IL MIO CORPO NON FINISCE DOVE LO VEDI MA FINISCE AI CONFINI DELL’AMORE
In questo periodo sapete che ho dato la priorita’ alla mostra, un progetto che sento di tutti… perche’ da tutti mi e’ giunto un supporto materiale e/o morale. Soprattutto grazie a chi ha fatto con me questo percorso a volte difficile perche’ scegliere una foto, progettare un allestimento, spostare un divano, discutere un titolo, preparare un’intervista… ha spesso significato ascoltare la mia storia, leggere le mie sofferenze e confrontarsi con esse. So anche che ho succhiato molte energie, materiali e cerebrali. E che le ho ricevute in modo incondizionato e paziente.
Oggi pomeriggio ho avuto un altro incontro (organizzato dalla CISL) in cui ho parlato della mostra. Sara’ che “ormai” ci sto facendo l’abitudine e che non ero troppo stanca, ma sono riuscita a concentrarmi e a raccontare bene la mia storia. Tra il proclamare che chiedere aiuto e’ un atto di coraggio e il fare la battuta (scusatemi e’ il gusto macabro cancerogeno) sul timore che il reggiseno si sganci e la protesi voli in mezzo alla stanza (infatti hanno riso di gusto solo le “sorelle”), ho visto i volti delle “sorelle” illuminati. E, come mi succede, alla fine ci sono state donne, soprattutto “sisters”, a ringraziarmi, ma anche un padre a chiedermi consigli per sua figlia.

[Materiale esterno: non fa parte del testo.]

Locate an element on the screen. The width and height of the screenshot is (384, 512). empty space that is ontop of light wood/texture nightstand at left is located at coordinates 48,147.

Con la Tella si diceva che la mostra avrebbe avuto successo anche se solo una persona ne fosse rimasta colpita… io non so quanto il grazie che mi sento ripetere corrisponda poi a un cambiamento, ma per esempio oggi una signora mi ha confidato che da quando ha letto il mio “sito” si fa meno problemi nell’uscire di casa – e lei ha il viso segnato da un tumore alla bocca, altro che le mie cicatrici! Vorrei che anche voi sentiste la gioia di queste condivisioni, di questi sorrisi, di queste lacrime, di questo “codice”… perche’ ne siete tutti artefici.
Sto ricevendo tanto. Anche il “senso” (voglio chiamarlo cosi) di questa bestiaccia, di questo “status” alternativo. E tutto questo non sarebbe (stato) possibile senza la vostra presenza, il vostro esserci. Mi sento felice. Amata. E piu’ umana.
Vi voglio bene. E vi ringrazio per la pazzia di volermene.
La vostra capitana Gramegna

N.B. domenica vi aspetto alle 17.30 a festeggiare in bellezza la chiusura della mostra. Se beve e se magna (non solo patatine…). Da bucanieri, come sempre, se rutta e si saluta!!!